Добежав до выхода, Васильев весь подобрался, напрягся, как перед прыжком с парашютом. Жестом остановив державшихся сзади бойцов, он первым выглянул в щель между створками ворот, и тотчас отскочил назад, когда в изрядно проржавевший металл с лязгом ударила прилетевшая из темноты пуля.
— Мужики, нельзя пропустить сюда ни одного янки! Пока жив хоть один из нас, они должны оставаться снаружи! Сейчас выходим, я первый, остальные за мной! У кого гранаты? — Ярослав обернулся к партизанам, заученно державшимся поближе к стенам. — Бросай все!
Несколько человек, по очереди подбегая к выходу, бросили в проем ворот гранаты, покатившиеся по потрескавшемуся асфальту. Взрывы «лимонок» встали стеной, под прикрытием которой Ярослав Васильев, держа «калашников» наперевес, выскочил из склада, тотчас падая на землю и пропуская над собой вылетевшие из дымного марева пули. Автоматная очередь ударила в стену, и партизан, заметив тусклую вспышку дульного пламени, открыл огонь в ответ, уложив четыре пули в темный силуэт с каким-то уродливым наростом на голове. Рядом с ним упала Жанна Биноева, прошивая ночной сумрак короткими очередями.
— Прикрой!
— Неисповедимы пути Всевышнего, — криво усмехнулась чеченка. — На Кавказе я стреляла в таких, как ты. А ты — в таких, как я.
— Все, я пошел! Сама решай, в кого стрелять сейчас!
Ярослав вскочил, бросившись туда, где лежало тело убитого им американца.

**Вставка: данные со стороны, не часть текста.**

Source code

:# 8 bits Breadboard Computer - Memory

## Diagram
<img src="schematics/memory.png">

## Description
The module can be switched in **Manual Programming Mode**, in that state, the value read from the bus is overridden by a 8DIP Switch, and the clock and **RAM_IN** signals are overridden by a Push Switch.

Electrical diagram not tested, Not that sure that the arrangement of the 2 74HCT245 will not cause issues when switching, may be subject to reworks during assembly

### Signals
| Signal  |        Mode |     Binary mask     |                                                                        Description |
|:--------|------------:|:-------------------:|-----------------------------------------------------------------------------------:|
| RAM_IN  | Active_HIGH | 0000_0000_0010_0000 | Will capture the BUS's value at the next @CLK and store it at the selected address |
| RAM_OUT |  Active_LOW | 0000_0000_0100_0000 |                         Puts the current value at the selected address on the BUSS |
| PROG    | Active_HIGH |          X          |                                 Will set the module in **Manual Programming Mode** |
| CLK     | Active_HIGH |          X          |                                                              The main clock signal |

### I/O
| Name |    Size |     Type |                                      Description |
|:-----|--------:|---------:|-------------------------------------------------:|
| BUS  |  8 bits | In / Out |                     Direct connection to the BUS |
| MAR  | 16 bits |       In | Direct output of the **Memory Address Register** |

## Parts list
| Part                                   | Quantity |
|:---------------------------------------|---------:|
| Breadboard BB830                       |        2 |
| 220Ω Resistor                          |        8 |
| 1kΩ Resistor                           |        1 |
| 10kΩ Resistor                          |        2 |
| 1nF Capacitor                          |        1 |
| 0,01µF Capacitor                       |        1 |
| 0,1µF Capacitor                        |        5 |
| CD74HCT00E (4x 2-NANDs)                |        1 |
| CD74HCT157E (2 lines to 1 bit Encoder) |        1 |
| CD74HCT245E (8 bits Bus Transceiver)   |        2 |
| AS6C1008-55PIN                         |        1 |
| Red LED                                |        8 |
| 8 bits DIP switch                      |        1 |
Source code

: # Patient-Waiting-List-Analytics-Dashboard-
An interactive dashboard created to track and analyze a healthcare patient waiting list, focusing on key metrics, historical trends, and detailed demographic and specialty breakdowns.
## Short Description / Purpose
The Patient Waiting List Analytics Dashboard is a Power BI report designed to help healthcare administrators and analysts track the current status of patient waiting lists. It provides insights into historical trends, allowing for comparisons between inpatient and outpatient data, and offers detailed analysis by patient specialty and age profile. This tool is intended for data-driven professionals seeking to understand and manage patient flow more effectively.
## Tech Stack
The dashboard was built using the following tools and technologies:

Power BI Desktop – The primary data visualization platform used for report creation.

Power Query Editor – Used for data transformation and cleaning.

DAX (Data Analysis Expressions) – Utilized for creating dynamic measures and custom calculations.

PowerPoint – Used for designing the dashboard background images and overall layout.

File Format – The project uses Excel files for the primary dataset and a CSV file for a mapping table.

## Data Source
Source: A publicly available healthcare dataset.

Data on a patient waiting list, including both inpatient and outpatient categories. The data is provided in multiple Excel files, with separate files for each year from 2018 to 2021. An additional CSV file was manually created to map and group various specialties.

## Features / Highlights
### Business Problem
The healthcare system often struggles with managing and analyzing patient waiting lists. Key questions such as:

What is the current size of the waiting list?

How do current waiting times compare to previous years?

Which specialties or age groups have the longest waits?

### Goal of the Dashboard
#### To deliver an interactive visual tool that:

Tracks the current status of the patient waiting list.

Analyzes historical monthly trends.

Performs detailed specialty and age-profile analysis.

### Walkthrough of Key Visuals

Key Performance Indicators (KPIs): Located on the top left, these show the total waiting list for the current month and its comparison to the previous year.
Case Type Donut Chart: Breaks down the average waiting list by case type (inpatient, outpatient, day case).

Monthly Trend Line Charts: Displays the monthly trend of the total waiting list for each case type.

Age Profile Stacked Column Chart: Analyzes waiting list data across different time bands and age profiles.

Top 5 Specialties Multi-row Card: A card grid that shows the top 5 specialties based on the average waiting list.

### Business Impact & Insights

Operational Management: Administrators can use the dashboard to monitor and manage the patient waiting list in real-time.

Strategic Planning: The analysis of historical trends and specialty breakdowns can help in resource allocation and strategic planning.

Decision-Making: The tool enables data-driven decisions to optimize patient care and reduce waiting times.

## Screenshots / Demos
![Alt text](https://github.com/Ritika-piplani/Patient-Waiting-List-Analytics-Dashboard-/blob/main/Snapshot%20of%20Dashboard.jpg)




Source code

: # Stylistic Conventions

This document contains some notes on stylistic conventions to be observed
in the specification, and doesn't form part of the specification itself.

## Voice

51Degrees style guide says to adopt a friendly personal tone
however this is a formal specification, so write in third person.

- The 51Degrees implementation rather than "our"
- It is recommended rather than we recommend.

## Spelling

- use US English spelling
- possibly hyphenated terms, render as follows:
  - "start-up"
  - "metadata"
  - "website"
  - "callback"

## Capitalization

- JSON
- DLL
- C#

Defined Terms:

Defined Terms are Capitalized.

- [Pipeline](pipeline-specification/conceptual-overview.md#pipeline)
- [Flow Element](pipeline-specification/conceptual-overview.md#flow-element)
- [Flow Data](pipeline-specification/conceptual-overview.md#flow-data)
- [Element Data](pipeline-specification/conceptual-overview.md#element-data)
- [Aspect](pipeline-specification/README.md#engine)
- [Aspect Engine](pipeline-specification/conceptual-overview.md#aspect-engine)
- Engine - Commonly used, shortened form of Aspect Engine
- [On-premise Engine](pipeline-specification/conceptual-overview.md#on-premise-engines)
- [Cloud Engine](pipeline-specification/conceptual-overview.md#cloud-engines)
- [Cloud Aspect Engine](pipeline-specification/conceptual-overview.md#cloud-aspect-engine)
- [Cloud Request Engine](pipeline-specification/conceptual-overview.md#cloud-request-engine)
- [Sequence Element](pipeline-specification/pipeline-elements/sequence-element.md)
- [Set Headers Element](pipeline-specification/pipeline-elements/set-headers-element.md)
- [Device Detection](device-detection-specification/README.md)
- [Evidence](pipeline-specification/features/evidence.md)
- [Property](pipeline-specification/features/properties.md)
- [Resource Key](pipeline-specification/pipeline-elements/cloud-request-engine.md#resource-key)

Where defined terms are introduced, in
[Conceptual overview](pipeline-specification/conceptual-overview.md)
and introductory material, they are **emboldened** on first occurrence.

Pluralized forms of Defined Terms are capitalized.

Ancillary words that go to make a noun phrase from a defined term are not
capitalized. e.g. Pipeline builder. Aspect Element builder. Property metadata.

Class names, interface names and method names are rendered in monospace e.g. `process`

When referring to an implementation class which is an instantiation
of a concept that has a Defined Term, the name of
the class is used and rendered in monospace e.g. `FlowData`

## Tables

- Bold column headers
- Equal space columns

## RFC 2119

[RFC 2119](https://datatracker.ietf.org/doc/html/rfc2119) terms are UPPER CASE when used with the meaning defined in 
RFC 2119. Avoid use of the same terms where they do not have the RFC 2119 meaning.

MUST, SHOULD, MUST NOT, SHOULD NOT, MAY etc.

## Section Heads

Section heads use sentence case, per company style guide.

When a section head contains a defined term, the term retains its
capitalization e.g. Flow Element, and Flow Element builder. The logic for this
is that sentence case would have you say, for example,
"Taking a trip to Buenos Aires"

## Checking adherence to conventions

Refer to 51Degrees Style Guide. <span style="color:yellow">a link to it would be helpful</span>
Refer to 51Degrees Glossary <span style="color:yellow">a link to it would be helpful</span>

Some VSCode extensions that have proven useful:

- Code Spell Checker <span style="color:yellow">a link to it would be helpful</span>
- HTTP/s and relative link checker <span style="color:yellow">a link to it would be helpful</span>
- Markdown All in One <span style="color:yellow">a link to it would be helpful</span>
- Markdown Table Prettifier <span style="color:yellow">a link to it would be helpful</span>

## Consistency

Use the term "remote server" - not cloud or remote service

Несколько темных фигур соткались из тьмы, вскидывая оружие. За спиной Васильева часто застучал АК-74, и американские десантники повалились с ног, натыкаясь на сотканную Биноевой свинцовую завесу. А сам Ярослав, добравшись до своей жертвы, уже откручивал прикрепленный на каску прибор ночного видения, плотнее вжимаясь в расколотых взрывами асфальт. Когда «ноктовизор» оказался в его руках, партизан ползком двинулся обратно, видя, как над головой вспыхивают и гаснут, будто искры над костром, алые росчерки трассеров. Он видел, как выбегавшие из ворот склада партизаны падали, один на другого, когда их находили летевшие из мрака пули.